In addition, Ms. Collins' proposal would maintain deep cuts, called sequestration, through at least March, but grant agencies greater flexibility to decide where the cuts would fall. Sequestration remains a red flag for the White House and many Democrats, who want to restore funding for domestic programs.
The Senate, meanwhile, is on track to vote Saturday on a separate Democratic proposal that would suspend enforcement of the debt limit through 2014. It was unclear late Thursday whether that measure would proceed or be replaced if an accord with Republicans emerged.
Even if such a deal advanced in the Senate, it could face rough sledding in the House, where a contingent of Republicans remains committed to using the shutdown to undermine the health care law, which critics deride as "Obamacare."
Mr.
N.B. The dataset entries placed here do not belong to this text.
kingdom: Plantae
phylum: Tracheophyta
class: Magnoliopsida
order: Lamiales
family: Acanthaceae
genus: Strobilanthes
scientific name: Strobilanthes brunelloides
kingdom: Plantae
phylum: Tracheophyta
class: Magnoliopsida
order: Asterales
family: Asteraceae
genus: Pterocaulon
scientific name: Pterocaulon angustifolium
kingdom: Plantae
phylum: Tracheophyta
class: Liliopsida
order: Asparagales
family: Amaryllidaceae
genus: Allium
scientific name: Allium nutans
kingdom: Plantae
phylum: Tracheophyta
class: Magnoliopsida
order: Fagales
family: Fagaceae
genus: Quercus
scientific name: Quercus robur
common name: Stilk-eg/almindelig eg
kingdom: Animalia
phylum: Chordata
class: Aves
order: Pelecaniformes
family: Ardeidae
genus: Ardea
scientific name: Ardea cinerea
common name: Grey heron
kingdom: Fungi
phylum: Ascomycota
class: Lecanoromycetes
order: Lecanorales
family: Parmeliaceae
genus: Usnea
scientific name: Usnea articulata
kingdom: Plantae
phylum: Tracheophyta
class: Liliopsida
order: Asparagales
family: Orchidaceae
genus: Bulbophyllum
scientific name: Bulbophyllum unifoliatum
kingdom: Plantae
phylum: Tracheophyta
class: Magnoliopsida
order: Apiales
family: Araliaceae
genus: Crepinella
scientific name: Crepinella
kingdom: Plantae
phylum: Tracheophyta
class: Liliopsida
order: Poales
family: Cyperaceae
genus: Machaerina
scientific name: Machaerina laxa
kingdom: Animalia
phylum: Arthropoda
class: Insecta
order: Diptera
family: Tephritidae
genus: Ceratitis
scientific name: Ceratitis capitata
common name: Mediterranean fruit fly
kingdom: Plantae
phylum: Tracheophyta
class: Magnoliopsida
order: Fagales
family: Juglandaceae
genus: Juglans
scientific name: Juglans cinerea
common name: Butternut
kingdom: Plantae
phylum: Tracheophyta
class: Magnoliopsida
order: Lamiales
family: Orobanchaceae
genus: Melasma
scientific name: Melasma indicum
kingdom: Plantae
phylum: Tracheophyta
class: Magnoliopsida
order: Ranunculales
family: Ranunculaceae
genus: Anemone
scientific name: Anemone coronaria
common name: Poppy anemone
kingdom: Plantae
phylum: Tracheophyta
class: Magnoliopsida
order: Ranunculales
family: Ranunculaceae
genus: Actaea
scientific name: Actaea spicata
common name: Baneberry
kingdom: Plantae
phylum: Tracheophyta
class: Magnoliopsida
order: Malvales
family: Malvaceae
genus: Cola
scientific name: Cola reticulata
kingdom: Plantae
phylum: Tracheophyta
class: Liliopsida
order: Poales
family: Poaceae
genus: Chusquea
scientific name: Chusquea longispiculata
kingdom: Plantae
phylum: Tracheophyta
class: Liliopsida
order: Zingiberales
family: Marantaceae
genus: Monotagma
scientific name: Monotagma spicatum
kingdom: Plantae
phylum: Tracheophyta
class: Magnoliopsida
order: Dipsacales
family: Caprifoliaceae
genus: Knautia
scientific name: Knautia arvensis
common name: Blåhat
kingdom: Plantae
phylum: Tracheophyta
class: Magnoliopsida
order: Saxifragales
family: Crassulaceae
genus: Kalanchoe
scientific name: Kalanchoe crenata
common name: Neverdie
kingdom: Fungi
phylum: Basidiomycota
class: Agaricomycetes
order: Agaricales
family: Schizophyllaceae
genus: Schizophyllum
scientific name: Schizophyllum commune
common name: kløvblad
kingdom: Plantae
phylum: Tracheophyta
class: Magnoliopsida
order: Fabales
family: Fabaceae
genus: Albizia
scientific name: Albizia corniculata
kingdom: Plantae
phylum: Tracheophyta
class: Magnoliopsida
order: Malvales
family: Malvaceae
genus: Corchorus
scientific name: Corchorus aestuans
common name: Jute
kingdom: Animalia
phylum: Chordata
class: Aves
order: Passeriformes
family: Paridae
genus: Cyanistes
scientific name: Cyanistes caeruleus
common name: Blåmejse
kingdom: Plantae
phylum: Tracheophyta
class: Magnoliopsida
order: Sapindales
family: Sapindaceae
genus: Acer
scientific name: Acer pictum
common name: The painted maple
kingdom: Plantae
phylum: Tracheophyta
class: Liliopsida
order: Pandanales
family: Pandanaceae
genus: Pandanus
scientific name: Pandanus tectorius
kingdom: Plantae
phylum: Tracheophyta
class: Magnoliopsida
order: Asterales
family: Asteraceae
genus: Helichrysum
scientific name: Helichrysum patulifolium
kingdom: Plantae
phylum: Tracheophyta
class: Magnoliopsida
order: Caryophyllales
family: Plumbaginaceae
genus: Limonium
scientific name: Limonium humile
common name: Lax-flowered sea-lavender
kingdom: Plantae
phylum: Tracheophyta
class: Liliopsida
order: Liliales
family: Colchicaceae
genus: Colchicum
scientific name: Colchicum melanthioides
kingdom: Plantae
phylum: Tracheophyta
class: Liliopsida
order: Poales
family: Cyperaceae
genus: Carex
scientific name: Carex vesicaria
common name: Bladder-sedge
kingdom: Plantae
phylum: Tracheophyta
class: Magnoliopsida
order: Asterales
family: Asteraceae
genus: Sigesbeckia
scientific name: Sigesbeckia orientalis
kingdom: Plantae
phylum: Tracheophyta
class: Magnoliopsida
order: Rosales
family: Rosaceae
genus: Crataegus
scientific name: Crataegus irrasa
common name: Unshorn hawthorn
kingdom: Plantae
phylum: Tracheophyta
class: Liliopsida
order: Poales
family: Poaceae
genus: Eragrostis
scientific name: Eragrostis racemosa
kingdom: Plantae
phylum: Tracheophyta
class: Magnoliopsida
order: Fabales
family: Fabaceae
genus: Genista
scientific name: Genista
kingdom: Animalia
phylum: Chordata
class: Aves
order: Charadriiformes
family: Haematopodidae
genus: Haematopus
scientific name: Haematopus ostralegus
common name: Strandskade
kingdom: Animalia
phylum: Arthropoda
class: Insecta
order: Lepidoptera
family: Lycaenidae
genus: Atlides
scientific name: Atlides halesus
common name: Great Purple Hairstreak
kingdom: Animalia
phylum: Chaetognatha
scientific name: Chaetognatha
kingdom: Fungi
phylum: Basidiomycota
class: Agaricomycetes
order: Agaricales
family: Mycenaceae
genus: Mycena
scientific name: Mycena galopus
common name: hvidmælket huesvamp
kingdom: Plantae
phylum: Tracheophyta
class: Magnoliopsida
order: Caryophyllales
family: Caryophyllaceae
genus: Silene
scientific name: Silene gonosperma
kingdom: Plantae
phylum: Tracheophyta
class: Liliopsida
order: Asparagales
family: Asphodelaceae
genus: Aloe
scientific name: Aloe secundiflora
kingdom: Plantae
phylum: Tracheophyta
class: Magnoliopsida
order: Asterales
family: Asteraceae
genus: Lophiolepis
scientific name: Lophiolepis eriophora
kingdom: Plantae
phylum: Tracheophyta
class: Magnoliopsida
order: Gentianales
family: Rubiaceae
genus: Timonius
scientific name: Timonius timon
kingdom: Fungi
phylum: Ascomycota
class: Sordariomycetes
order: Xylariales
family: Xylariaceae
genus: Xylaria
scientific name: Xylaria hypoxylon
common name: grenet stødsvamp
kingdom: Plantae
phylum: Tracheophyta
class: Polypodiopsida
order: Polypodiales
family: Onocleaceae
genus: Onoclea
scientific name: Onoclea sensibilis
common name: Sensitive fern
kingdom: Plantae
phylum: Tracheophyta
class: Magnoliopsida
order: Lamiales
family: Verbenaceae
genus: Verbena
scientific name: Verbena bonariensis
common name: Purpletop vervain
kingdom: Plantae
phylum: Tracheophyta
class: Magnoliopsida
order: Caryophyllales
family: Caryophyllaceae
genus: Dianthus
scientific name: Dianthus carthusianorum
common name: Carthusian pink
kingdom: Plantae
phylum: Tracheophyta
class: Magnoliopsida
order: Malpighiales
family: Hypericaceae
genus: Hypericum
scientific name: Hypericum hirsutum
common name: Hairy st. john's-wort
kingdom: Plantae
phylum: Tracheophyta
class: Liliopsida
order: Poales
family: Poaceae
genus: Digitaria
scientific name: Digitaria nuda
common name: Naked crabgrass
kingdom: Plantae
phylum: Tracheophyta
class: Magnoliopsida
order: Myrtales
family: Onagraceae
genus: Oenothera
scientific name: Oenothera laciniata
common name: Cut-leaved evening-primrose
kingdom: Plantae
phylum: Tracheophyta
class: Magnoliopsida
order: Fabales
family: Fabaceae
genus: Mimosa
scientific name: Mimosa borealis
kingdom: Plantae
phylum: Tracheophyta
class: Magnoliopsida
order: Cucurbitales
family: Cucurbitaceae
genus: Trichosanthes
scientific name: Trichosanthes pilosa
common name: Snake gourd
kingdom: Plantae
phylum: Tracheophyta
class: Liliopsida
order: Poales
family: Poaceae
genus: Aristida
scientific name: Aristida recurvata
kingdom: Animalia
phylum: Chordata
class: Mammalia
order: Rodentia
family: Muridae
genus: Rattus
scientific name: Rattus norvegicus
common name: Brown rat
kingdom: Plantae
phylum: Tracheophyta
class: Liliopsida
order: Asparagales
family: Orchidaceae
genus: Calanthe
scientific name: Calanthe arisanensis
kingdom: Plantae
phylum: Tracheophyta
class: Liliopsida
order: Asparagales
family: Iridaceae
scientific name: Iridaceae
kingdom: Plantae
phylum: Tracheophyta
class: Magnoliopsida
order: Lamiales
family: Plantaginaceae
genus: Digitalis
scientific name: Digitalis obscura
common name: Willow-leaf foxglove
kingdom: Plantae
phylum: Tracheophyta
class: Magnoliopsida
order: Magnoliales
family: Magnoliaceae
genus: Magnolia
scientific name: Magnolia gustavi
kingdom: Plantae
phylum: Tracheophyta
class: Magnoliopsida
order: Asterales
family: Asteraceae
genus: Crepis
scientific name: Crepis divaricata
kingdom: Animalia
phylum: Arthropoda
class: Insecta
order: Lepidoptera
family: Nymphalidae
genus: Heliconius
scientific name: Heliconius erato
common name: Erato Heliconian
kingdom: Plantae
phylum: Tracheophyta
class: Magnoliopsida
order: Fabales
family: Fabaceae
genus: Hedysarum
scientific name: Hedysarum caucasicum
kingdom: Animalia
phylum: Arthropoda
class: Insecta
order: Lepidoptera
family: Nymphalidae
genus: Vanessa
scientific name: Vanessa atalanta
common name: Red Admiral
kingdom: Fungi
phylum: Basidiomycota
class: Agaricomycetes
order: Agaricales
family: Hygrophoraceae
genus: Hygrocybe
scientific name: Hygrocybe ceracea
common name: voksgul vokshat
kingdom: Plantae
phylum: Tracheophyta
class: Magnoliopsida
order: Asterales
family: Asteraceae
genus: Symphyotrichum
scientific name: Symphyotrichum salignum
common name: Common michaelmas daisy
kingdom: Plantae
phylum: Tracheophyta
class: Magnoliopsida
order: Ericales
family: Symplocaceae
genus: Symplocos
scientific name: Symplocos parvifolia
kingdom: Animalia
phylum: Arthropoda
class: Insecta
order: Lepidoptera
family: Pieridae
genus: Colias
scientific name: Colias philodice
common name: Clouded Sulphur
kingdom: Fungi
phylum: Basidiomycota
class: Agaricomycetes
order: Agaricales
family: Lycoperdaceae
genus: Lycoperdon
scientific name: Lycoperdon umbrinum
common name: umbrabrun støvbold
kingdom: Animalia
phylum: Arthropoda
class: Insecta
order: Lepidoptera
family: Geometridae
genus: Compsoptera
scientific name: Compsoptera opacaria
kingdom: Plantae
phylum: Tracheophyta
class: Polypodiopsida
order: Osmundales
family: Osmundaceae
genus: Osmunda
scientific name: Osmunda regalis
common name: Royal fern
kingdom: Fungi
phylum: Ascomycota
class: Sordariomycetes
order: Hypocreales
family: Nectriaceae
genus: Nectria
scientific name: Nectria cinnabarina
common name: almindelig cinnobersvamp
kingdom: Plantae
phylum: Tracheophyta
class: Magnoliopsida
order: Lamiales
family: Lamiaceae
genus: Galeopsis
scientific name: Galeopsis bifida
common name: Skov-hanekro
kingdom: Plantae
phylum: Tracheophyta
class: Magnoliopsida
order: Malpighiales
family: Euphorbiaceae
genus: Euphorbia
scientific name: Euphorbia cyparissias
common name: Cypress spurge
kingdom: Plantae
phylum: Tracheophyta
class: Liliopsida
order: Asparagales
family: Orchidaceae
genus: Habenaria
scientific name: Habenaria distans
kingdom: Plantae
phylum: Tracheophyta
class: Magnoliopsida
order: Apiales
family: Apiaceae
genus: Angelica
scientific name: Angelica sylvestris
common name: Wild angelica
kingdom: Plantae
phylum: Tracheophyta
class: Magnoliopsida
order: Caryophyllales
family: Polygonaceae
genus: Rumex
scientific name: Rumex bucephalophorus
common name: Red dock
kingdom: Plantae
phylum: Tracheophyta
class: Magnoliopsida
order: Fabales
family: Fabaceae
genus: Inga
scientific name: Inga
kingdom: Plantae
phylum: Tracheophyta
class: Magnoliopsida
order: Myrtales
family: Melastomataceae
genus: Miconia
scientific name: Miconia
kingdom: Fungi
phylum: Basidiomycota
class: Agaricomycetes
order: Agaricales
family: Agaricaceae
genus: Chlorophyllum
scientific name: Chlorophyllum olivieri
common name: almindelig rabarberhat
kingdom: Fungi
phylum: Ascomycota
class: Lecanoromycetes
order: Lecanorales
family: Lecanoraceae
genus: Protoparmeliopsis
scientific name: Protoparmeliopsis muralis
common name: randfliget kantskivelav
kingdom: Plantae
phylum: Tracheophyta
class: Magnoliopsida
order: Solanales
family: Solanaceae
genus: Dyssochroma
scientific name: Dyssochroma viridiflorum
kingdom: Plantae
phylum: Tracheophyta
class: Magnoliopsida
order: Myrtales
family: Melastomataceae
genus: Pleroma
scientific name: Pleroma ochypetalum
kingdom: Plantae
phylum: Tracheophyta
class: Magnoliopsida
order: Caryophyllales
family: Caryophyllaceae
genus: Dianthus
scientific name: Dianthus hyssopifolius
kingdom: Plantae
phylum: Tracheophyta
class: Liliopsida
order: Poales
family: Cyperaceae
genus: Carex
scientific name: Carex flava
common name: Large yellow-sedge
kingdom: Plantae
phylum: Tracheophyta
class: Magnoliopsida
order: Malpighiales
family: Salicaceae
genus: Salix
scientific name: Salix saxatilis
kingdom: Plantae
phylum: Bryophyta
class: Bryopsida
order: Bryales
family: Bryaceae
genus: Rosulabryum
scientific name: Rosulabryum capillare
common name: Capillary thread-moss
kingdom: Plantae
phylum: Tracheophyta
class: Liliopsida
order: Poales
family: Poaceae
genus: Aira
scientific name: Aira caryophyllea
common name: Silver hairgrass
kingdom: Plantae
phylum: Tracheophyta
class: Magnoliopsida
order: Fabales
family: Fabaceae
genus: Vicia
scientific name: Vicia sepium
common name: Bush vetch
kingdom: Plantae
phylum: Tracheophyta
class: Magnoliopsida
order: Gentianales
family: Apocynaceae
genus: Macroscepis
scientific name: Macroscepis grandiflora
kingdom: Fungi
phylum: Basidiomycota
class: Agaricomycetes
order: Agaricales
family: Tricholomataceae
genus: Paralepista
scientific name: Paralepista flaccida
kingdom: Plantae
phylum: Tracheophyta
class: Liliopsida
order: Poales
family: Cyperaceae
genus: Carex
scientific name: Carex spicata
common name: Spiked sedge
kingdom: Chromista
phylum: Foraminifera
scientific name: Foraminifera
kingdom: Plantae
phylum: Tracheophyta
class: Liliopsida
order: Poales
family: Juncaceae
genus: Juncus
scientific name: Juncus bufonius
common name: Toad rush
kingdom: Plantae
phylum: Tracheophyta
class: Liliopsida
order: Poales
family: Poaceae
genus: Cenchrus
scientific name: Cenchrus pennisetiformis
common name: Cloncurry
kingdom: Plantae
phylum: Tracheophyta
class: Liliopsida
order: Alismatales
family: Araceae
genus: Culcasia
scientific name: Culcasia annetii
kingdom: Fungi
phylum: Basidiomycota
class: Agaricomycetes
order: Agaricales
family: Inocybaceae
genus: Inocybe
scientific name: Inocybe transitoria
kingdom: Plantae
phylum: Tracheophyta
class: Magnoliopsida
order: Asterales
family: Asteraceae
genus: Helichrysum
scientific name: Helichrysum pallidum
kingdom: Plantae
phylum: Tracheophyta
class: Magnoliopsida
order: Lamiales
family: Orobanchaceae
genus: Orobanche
Boehner's offer to temporarily lift the debt limit but keep the government shuttered was meant in part to satisfy far-right conservatives, who first suggested using the shutdown threat to strip the law's funding. On Thursday, many creators of the strategy -- including Sens. Ted Cruz, R-Texas, and Mike Lee, R-Utah -- backed the speaker's latest gambit. "It's to continue [the] fight on Obamacare, to not leave that as a side issue," said Rep. Raul Labrador, R-Idaho.
GOP leaders, meanwhile, appear increasingly eager to extract the party from the health care fight, which has not only failed to achieve its goals but also decimated the party's reputation among voters. According to a Wall Street Journal/NBC News survey released Thursday, 24 percent of voters have a positive view of the GOP -- an all-time low in 24 years of polling.